その言葉に、心が軽くなった。柑梨に会いたい。会えたら、柑梨にも伝えたいことがたくさんあるんだ。
「ありがとうございます。」
「良い顔つきになったのう。おまえのように、誰かのために動ける心をもつ人間は多くない。誇るが良いぞ。」
「数々の無礼、申し訳ありませんでした。」
「かまわんかまわん。緊張して見とれておったわりには、自分の気持ちに正直に話せておったのう」
「いや、実は、神と聞いた時に白髪で、白い髭がふさふさのおじいさんを想像していたので……若い美しい女性の方で、更に見たことないくらいの美人だったので、目が離せなくて……」
「はっはっは。なるほどのう。ときに、もしかして今の言葉は『なんぱ』というものか?」
少しテンションが上がった感じで神が聞いてくる。
「いや、とんでもない。僕が神様を彼女にしようとするわけがないじゃないですか!恐れ多すぎる!」
「なんじゃ。口説かんのか。それはつまらんのう。」
「え、神様、もしかしてナンパされたかったんですか?」
「現世への憧れというやつじゃ。妾を口説くやつなぞ、先程おまえが言っていたような、白髪に白髭のじじいばかりだからな」
「神の世界では、やはりおじいちゃんが多いんですね。そして、美しすぎるも大変そうですね……」
「そうなのじゃ。だから今日はおまえと話ができて楽しかったぞ。他に会いに来る魂もおるが、みんな緊張して事務的なことしか言わんからな」
「そりゃ緊張しますよね……綺麗すぎるんですもん。かわいい、じゃなくて、美しいの代名詞って感じします。威圧感あるし。さて、そろそろ僕もお暇させていただきます。お忙しい中、無理を言ってしまいすみませんでした」
「もう行くのか。おまえとの対話は退屈しなかった。また来てもよいぞ。気が向いたら、門をまた開いてやろう」
神が左手を向けると、僕のすぐ後ろにあの門が現れた。門をくぐる前に、神に向かって深々と一礼した。

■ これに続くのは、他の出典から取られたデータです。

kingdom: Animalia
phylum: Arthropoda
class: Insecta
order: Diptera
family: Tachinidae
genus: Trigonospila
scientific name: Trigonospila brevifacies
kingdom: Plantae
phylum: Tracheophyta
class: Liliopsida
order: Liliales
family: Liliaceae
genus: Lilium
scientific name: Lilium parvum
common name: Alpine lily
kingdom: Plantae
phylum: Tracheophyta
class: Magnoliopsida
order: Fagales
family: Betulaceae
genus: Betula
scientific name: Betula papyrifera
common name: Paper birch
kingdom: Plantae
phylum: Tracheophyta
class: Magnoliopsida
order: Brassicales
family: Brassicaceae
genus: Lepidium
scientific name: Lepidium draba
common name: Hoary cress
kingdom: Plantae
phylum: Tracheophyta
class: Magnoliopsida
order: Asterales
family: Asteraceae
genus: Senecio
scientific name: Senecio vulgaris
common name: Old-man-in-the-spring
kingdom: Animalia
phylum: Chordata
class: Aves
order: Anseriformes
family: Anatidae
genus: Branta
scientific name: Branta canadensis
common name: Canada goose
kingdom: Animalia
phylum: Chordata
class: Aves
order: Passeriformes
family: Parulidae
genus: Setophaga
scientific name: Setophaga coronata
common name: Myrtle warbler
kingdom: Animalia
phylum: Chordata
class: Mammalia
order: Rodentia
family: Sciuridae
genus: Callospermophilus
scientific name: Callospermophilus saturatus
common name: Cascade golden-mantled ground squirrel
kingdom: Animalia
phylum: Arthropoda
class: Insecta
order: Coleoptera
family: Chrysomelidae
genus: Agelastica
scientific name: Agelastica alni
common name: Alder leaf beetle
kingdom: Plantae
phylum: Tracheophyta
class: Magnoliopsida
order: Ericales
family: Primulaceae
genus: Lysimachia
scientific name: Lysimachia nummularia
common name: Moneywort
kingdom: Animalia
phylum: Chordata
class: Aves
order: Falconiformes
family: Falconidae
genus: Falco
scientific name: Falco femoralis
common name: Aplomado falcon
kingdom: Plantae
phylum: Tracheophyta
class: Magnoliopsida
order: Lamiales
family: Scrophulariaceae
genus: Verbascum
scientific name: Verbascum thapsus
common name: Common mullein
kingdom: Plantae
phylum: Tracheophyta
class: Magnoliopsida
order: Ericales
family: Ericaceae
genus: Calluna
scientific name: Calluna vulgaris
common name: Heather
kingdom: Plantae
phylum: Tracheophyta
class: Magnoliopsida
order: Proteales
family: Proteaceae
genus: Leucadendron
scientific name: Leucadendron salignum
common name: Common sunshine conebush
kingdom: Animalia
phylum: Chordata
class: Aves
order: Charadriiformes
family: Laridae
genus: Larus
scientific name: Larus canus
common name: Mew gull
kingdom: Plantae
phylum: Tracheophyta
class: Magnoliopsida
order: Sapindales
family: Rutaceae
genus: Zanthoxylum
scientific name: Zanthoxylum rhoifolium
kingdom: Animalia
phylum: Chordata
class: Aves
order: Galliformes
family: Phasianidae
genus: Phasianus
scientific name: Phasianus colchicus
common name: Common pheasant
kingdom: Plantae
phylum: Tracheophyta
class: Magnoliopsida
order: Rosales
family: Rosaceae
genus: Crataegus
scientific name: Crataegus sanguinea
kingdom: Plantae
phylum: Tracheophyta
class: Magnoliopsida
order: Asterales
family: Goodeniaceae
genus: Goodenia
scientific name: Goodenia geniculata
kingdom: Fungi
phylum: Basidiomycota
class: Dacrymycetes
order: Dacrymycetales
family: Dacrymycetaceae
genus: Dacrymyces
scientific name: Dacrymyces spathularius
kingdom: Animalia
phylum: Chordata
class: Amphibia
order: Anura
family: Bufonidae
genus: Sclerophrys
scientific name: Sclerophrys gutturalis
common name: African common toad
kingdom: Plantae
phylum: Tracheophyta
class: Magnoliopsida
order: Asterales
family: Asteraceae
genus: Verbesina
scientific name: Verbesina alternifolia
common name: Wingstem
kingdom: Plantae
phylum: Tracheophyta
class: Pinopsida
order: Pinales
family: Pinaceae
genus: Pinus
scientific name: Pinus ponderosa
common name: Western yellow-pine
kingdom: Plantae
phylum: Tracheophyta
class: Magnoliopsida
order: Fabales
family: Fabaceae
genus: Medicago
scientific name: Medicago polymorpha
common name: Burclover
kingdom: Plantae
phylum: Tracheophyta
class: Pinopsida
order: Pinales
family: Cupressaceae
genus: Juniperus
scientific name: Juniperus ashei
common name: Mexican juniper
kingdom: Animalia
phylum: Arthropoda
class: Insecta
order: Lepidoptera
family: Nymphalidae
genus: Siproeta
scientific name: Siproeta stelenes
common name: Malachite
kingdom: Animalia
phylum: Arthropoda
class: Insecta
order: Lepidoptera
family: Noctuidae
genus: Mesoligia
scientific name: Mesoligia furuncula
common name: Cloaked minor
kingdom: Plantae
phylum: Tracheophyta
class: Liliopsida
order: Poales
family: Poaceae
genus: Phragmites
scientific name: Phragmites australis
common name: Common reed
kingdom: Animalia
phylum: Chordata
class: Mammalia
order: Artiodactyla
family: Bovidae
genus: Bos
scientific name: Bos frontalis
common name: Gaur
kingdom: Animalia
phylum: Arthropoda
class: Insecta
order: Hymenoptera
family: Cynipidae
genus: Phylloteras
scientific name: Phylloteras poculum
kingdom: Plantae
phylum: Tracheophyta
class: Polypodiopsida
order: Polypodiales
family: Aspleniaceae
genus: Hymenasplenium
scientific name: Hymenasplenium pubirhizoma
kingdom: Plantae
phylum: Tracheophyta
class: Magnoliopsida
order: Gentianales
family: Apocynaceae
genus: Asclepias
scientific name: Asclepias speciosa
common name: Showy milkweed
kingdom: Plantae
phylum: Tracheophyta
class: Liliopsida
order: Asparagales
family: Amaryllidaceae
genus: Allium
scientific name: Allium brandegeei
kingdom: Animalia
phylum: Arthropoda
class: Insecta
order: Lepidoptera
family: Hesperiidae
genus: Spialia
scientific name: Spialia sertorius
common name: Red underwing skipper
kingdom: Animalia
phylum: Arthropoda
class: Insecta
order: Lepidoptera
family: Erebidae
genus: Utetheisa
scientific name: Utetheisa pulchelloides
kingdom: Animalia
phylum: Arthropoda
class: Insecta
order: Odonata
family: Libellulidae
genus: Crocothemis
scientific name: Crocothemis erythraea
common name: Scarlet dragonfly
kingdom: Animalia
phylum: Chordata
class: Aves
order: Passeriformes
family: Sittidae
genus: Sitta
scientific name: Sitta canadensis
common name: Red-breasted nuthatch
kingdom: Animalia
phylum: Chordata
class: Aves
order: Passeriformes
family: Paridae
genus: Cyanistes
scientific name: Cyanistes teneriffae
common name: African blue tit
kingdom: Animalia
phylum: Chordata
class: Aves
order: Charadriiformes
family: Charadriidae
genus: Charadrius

天界に戻ってきた時、門番にもお礼を伝えた。しつこすぎて、もう来るなと言われたのは内緒だ。まぁ、神様からはまた来ていいと言われたし、気にしないことにしよう。
十二月二十三日まで、あと一ヶ月。最初で最後の、僕が死んでからのデート。十五分だけでも、いろはを独占できる。嬉しい。現世に降りなくても、空からいろはを探して、見ることはできる。声は聞こえないし、近くに行くことはできないけど、それでも頑張ろうと思えた。